[EXERCISE INSTRUCTIONS]
Copy out again the lines from the one containing "Is the tree" up to and including the one containing "The brown throw pillow is". Leave the pictures out of your answer.

[Saved data entries]

☆ ☆ ☆

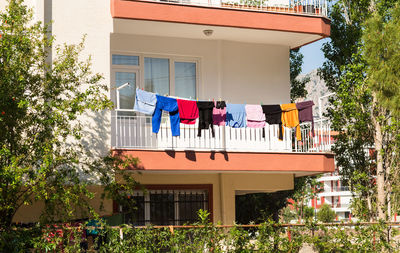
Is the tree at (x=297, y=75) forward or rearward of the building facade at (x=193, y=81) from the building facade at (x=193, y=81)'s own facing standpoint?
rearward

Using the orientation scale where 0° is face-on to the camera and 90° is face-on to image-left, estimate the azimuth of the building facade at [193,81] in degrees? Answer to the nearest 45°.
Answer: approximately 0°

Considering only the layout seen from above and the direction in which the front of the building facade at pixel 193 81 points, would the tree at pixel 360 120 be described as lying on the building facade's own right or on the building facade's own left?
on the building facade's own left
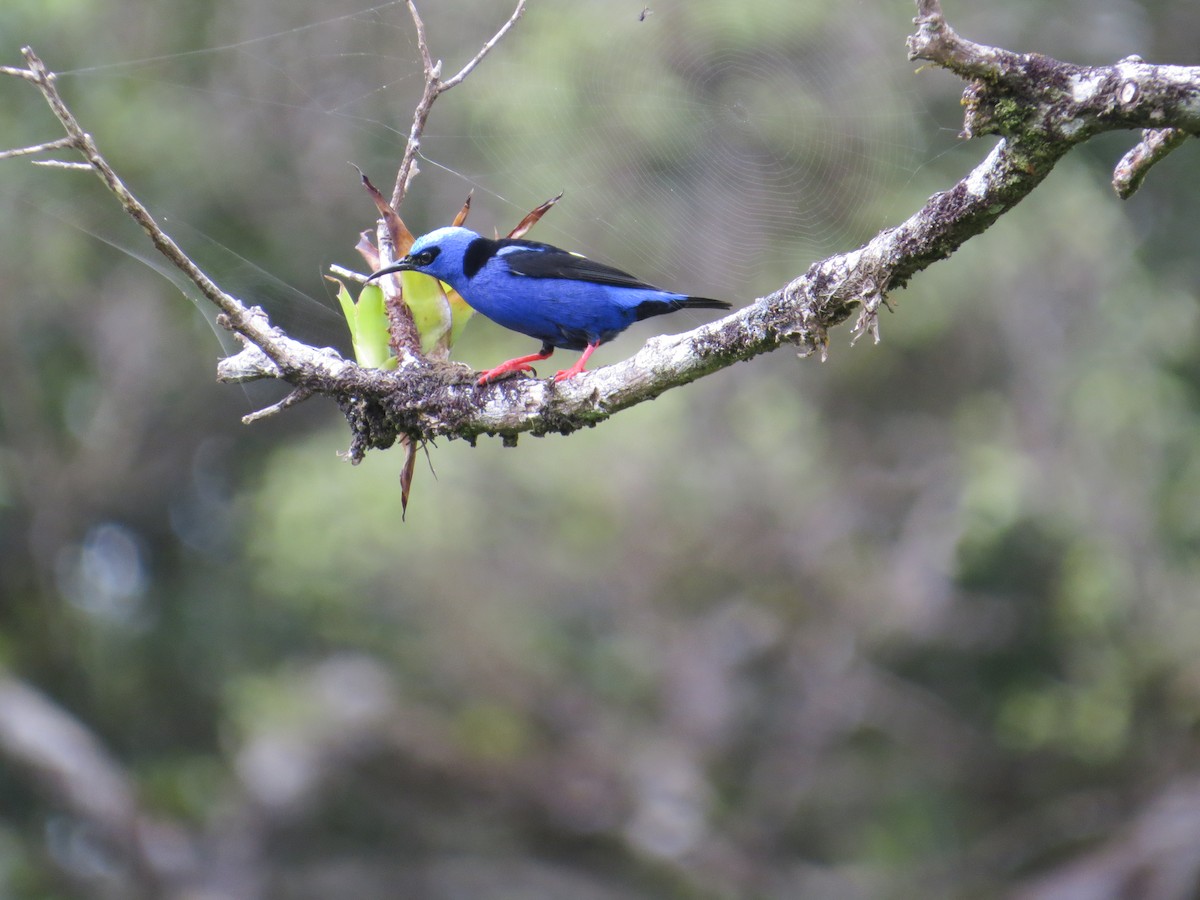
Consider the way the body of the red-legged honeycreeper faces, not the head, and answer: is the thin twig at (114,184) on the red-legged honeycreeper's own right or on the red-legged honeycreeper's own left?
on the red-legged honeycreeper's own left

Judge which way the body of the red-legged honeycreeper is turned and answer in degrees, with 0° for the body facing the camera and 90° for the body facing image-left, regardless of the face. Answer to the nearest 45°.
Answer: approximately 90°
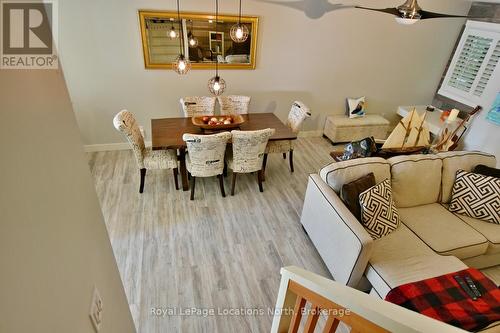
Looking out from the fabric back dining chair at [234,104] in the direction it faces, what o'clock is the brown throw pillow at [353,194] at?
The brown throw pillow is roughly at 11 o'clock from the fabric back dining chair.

☆ ☆ ☆

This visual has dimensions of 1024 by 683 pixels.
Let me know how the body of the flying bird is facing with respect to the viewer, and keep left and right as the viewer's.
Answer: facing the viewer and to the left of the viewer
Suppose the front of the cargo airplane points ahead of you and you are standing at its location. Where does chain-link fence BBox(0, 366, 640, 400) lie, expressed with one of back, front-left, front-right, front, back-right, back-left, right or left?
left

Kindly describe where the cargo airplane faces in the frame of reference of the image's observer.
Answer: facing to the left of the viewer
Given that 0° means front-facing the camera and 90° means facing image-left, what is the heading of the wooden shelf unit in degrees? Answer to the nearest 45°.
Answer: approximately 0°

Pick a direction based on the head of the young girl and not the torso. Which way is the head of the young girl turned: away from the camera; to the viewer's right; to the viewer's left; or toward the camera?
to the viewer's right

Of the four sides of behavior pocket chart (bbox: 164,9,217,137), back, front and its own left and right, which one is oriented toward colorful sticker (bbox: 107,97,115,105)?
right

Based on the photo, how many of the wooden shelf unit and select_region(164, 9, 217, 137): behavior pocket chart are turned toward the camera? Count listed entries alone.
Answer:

☆ ☆ ☆

[TASK SOLUTION]
Is the tree at (x=297, y=75) forward or rearward of the building facade at (x=193, y=81) from the building facade at (x=193, y=81)'s own facing standpoint?
rearward

Using the orientation scale where 0° is face-on to the camera and 90° is face-on to image-left, estimate the azimuth of the building facade at [193,81] in degrees? Answer to the nearest 45°.
Answer: approximately 0°

Considering only the layout seen from above and the direction in which the front of the building facade at pixel 193 81 points, would the tree at pixel 360 120 be described as lying on the building facade's own right or on the building facade's own left?
on the building facade's own left
Consider the way the body of the red-legged honeycreeper faces, not the head, and answer: is the thin twig at (114,184) on the red-legged honeycreeper's own right or on the red-legged honeycreeper's own left?
on the red-legged honeycreeper's own left

Judge which way the body of the red-legged honeycreeper is turned and answer in degrees, with 0° for the body facing the camera and 90° for the body facing image-left, regardless of the face. Answer to the nearest 45°.
Answer: approximately 90°
Looking out from the fabric back dining chair at [234,104] in the direction it faces, what o'clock is the brown throw pillow at [353,194] at?
The brown throw pillow is roughly at 11 o'clock from the fabric back dining chair.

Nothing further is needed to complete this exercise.